Really, whats a few nanoseconds between friends?
But you are right about those old days. In college in 1995 I got a Mac 7200 that had 8 MB of RAM. You could not even open MS Word without getting an insufficient memory problem. So we all shared this old program (loaded by a couple of floppies) called RAM Doubler, which I suppose swapped memory to the hard drive. This was needed as the computer was handicapped right out the box unless you spent a few zillion $$ on 8 MB more RAM. But those old boxes were fun to upgrade!
Connectix RamDoubler (around $50, for those who bought it) was an extension in the System 7 days that did the following:
1. Reclaim memory that apps reserved (recall that in System 7, you had to manually reserve RAM for applications. Reserve too much, you wasted RAM; reserve not enough and that app would get out of memory errors and you could lose data). This was a horrible system from start to finish, and was an embarrassment for Apple; the Amiga (with good multitasking released years before) walked all over concurrent MacOS for multitasking.
2. Compress RAM. Does the obvious - use the CPU, slow as it was, to claw back some usable RAM.
3. Then finally it fell back to virtual memory. Assuming you had an MMU (68030+) you'd have memory management and the ability to page, and you could use virtual memory.
This is exactly what we have now (well, there's not as much a concept of #1, but the other two apply).
The downside was the entire OS didn't have memory protection - apps could walk all over each other; one crashed and they all did (or could). Contrast that with modern MacOS, released in 2000 or so, which fixed all of this, so a userland app can't take down the entire OS.

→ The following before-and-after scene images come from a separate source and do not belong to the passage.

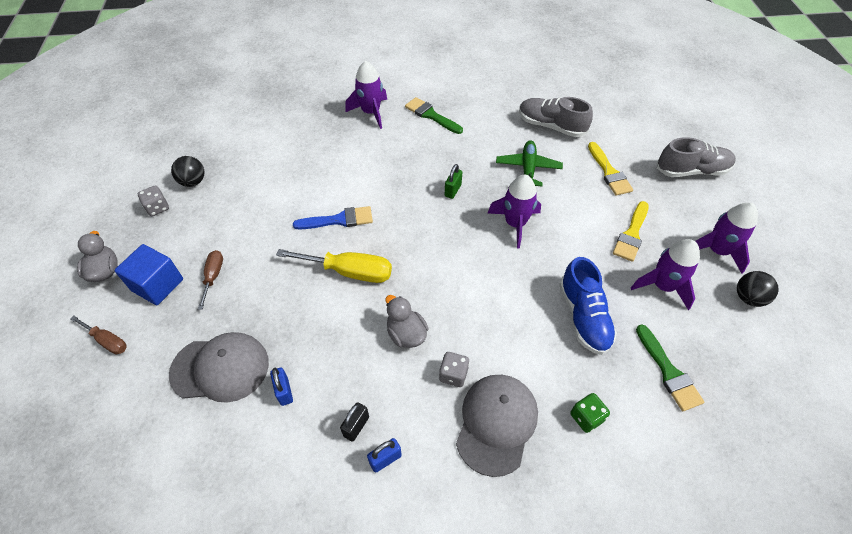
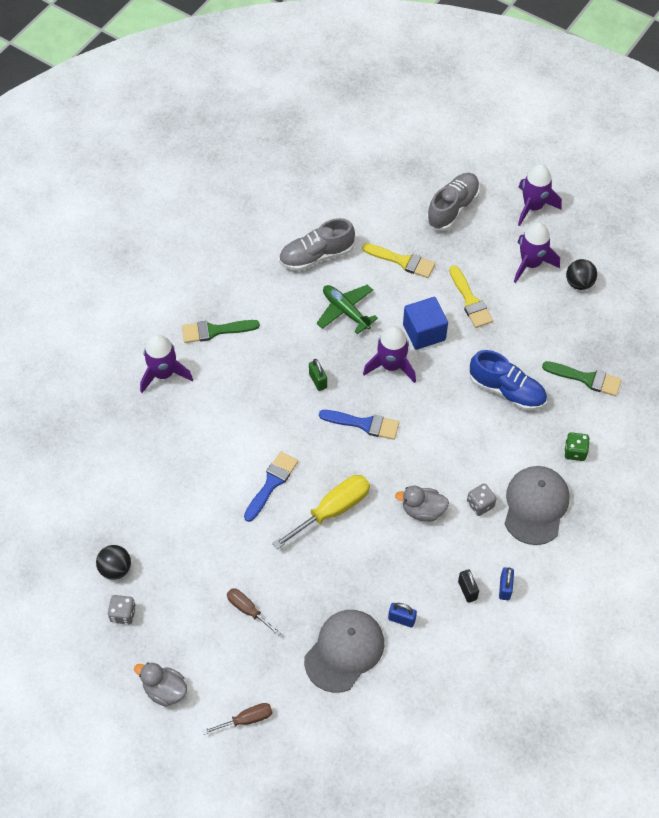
camera: 50 degrees left, 5 degrees up
blue cube [114,244,183,305] -> blue cube moved to [403,297,448,350]
grey cap [456,375,538,477] -> grey cap turned 45 degrees clockwise [505,466,570,545]
purple rocket [631,239,700,310] -> purple rocket moved to [518,164,562,226]
none -> blue brush [319,410,399,440]

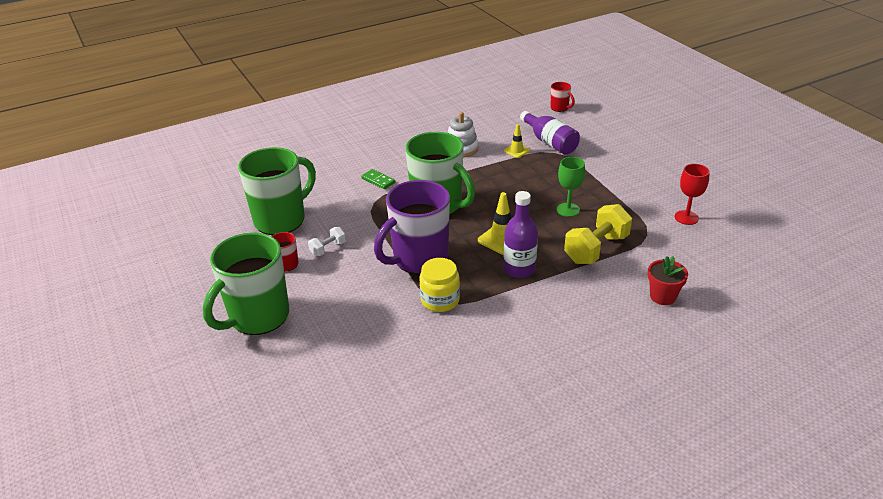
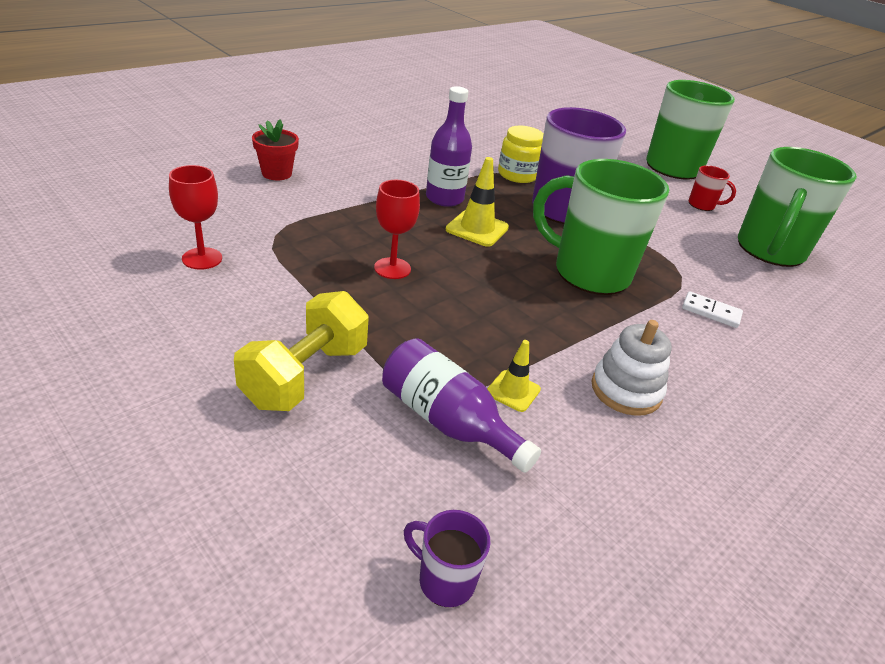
camera: 160 degrees right, 0 degrees up
white dumbbell [308,227,346,256] -> none
green domino [361,169,395,189] -> white domino [682,291,743,328]
red mug [551,82,575,112] -> purple mug [404,510,491,607]
green goblet [557,157,585,217] -> red goblet [374,180,420,279]
yellow dumbbell [564,204,632,264] -> yellow dumbbell moved to [234,291,369,411]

At no point in this was it accurate to say that something fundamentally changed with respect to running "from disk" vs. "from RAM". From System 7 onwards, with a 68030 or higher, virtual memory was part and parcel of the expected experience with the OS. With MacOS X 1.0, it became an even more important part, the MMU was fully utilized to protect the rest of the system, and .. still ... RAM is used to run applications, with a fallback to disk as required.